I can read Harry's book all the time; I can read
it over and over until I understand every detail in the book; I can
sort out all the spells in the book with a classmate who also loves HP, and I have to take the book examine each other in every detail in
the story; worry about the fate of each character in the story, feel happy about their success, sad about the loss of some lives;
it was two o'clock in the morning when I saw Dumbledore dead , I hid under the quilt and cried in a mess; I was
sitting in the movie theater today and saw the scene where Dobby died, the scene by the sea, exactly as I imagined, Dobby's small body was wrapped in white cloth, just like that Sleeping by the sea, my tears welled up.
There have never been any technical requirements for HP's movies, because a story that has been constructed countless times in your mind, no matter how ingenious the directors are, it is difficult to imagine, and it is a virtue to be able to tell the story clearly. Complete. But what I disliked the most was the third movie. Alfonso Cuaron was considered a genius director, but the tone of that movie was too dark. After all, when it was the third movie, it was still a story suitable for children. , but it was so gloomy and suffocating.

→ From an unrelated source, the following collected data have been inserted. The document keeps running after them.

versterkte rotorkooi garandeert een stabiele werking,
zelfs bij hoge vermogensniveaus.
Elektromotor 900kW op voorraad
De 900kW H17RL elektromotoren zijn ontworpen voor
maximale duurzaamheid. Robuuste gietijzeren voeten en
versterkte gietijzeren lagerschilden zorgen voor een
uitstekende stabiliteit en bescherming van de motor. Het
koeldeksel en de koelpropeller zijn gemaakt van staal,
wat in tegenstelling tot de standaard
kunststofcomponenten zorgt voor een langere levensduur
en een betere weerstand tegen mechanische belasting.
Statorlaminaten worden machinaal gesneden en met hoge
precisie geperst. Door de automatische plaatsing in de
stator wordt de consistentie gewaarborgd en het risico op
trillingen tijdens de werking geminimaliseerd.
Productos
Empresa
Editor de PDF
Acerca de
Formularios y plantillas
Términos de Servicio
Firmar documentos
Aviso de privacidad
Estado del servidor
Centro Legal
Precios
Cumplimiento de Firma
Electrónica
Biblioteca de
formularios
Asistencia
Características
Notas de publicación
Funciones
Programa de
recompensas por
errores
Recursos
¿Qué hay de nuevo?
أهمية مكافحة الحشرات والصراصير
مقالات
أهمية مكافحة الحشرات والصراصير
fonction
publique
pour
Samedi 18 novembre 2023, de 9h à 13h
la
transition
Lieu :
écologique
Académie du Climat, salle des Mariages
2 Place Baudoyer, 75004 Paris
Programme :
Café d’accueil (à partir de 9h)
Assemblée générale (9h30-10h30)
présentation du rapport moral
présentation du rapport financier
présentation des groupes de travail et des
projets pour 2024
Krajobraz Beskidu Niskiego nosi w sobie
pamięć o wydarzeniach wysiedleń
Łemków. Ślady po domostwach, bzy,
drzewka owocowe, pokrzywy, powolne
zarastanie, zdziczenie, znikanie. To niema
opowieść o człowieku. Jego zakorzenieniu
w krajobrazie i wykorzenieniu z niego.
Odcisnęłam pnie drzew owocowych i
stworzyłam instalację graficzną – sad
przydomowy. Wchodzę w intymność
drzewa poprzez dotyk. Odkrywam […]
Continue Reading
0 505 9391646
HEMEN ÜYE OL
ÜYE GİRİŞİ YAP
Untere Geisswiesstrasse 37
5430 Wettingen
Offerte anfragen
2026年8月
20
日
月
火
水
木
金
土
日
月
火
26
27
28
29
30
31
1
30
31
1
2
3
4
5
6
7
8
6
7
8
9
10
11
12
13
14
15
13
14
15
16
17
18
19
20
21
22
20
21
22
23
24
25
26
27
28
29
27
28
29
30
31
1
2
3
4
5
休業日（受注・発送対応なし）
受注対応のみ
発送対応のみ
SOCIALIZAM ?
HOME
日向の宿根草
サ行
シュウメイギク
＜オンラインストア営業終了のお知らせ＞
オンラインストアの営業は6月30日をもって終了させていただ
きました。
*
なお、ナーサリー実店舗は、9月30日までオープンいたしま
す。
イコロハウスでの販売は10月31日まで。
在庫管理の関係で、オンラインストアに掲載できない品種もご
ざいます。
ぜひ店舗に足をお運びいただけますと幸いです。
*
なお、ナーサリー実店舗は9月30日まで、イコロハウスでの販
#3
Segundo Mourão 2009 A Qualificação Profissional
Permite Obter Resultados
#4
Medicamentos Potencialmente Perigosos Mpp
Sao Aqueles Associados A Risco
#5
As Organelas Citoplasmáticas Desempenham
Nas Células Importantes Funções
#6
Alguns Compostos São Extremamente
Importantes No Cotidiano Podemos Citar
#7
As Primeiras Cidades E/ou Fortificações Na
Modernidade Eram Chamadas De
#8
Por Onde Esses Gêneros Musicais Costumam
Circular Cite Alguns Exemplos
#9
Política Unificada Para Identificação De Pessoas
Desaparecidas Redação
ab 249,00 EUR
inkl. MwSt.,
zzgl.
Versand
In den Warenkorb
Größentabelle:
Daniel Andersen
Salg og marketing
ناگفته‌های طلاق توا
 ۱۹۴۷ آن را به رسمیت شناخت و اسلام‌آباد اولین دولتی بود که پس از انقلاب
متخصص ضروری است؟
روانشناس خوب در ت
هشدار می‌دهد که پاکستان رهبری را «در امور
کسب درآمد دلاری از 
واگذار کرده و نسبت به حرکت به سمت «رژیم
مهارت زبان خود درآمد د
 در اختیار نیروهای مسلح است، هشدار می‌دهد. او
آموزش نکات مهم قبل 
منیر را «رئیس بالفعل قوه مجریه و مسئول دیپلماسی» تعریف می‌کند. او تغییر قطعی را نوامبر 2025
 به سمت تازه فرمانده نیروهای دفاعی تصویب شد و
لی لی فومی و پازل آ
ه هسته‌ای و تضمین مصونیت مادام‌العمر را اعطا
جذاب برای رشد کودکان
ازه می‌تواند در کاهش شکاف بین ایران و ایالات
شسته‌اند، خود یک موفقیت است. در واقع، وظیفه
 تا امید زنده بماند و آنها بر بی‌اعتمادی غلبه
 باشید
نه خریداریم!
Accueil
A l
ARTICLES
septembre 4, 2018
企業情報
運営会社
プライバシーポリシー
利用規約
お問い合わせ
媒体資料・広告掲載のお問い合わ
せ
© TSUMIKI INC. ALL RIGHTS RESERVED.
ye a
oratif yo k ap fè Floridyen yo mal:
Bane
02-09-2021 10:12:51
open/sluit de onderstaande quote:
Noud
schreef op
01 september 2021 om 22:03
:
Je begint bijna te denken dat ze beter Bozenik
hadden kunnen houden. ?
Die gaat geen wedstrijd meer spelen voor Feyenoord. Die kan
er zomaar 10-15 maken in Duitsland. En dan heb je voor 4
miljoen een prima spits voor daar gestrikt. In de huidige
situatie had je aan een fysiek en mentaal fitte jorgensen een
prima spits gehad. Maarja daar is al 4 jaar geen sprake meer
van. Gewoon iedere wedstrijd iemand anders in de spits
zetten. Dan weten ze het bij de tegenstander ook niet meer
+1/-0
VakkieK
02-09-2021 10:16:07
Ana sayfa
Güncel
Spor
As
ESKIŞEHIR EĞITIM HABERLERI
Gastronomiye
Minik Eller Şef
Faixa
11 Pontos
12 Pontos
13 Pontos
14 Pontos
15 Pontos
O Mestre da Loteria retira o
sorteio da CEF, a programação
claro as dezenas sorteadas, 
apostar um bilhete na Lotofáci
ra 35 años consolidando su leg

The seventh film, what made it so important to me, was that it was my last chance to follow the story. When I finished reading the seventh original book, I felt an indescribable sense of loss, as if a part of my life had been taken away, and I lost something that was very beautiful but would never come back. That's why I held on to the HP-related tail tightly and refused to let go.
Even though Daniel who plays harry no longer grows taller and looks more and more like Leonard, his role as harry is still part of my fondest memory.